Today, I’m feeling a bit uninspired, so let’s a have a recent article roundup to take a look at what’s been making news in the world of alternative history.
Next, a computer analyst has decided that the Kensington Rune Stone and the Newport Tower are proof of a Templar-Freemason conspiracy. According to Arthur Faram, the author of the just-published La Merica, a book which takes its name from Christopher Knight’s fake Templar star, a conspiracy is afoot to “destroy” evidence of Norse colonists: “There is a group in this country that does not want the fact that the Norse were here noticed. They destroy any evidence of their presence.” That would of course be why archaeologists firebombed L’anse-aux-Meadows, the only known medieval Norse settlement in North America. Faram discovered this conspiracy after studying such “suppressed” artifacts as the Kensington Rune Stone, which has its own museum; the Newport Tower, which is in the middle of Newport, Rhode Island; and other “unexplained” objects he was able to access in person or online. He believes the Templars built the Newport Tower with “sacred geometry” pointing to Inspiration Peak in Minnesota, where the Rune Stone served as a “survey marker” for their claim to North America.
But here’s the kicker: Faram has a unique take on the fake evidence. He believes that the Rune Stone’s creators were Templars and were forced into the Mississippi Valley when the Norse invaded Minnesota, thus triggering the Mississippian collapse (which actually started a century earlier). So unlike Scott Wolter and the other Templar conspiracy theorists, Faram wants to have multiple competing groups of Europeans washing over America in waves, none of whom left behind a single trace of having actually lived here, such as houses, tools, arms and armor, etc.

• • •

> Complete the following
[1] According to the alternative-history roundup, where does Faram believe the Newport Tower's "sacred geometry" points?
[2] Reproduce word for word the stretch of the listing from the line containing "order: Pucciniales" through the end of the listing.
The alternative-history roundup and the listing have nothing to do with each other.

> Material to process
• • •

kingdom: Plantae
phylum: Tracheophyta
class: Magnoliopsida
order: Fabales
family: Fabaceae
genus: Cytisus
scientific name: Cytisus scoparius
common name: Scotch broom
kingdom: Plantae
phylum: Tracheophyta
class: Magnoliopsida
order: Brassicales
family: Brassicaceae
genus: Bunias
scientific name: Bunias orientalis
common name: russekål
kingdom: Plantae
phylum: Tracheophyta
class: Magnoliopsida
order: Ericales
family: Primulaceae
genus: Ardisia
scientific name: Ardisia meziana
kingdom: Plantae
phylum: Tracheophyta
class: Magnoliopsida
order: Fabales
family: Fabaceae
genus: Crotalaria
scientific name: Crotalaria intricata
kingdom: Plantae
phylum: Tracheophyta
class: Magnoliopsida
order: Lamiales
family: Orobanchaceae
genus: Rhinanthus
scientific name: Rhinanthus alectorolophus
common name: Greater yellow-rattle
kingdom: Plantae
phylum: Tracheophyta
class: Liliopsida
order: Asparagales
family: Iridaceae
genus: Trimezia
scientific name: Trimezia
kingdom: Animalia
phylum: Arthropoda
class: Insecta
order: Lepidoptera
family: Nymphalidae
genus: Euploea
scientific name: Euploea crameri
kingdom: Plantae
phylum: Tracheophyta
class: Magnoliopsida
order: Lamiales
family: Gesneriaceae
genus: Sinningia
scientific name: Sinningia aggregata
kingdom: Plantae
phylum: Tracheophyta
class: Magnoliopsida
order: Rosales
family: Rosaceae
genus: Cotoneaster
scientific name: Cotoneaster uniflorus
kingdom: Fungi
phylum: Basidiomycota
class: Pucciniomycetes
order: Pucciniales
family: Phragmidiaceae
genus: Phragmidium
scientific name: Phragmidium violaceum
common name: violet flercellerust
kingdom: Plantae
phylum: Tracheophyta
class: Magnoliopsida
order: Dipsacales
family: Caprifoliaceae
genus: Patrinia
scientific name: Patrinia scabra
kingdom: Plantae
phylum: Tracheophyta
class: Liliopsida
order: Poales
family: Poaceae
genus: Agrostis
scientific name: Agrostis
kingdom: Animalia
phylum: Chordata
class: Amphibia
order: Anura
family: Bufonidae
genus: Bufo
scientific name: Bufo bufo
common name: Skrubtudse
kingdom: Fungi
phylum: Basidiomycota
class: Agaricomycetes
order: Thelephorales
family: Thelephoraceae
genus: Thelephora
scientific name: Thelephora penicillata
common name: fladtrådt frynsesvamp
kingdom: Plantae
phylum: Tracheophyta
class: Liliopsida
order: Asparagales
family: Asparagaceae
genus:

• • •

> Answers given
[1] To Inspiration Peak in Minnesota.

[2]
order: Pucciniales
family: Phragmidiaceae
genus: Phragmidium
scientific name: Phragmidium violaceum
common name: violet flercellerust
kingdom: Plantae
phylum: Tracheophyta
class: Magnoliopsida
order: Dipsacales
family: Caprifoliaceae
genus: Patrinia
scientific name: Patrinia scabra
kingdom: Plantae
phylum: Tracheophyta
class: Liliopsida
order: Poales
family: Poaceae
genus: Agrostis
scientific name: Agrostis
kingdom: Animalia
phylum: Chordata
class: Amphibia
order: Anura
family: Bufonidae
genus: Bufo
scientific name: Bufo bufo
common name: Skrubtudse
kingdom: Fungi
phylum: Basidiomycota
class: Agaricomycetes
order: Thelephorales
family: Thelephoraceae
genus: Thelephora
scientific name: Thelephora penicillata
common name: fladtrådt frynsesvamp
kingdom: Plantae
phylum: Tracheophyta
class: Liliopsida
order: Asparagales
family: Asparagaceae
genus:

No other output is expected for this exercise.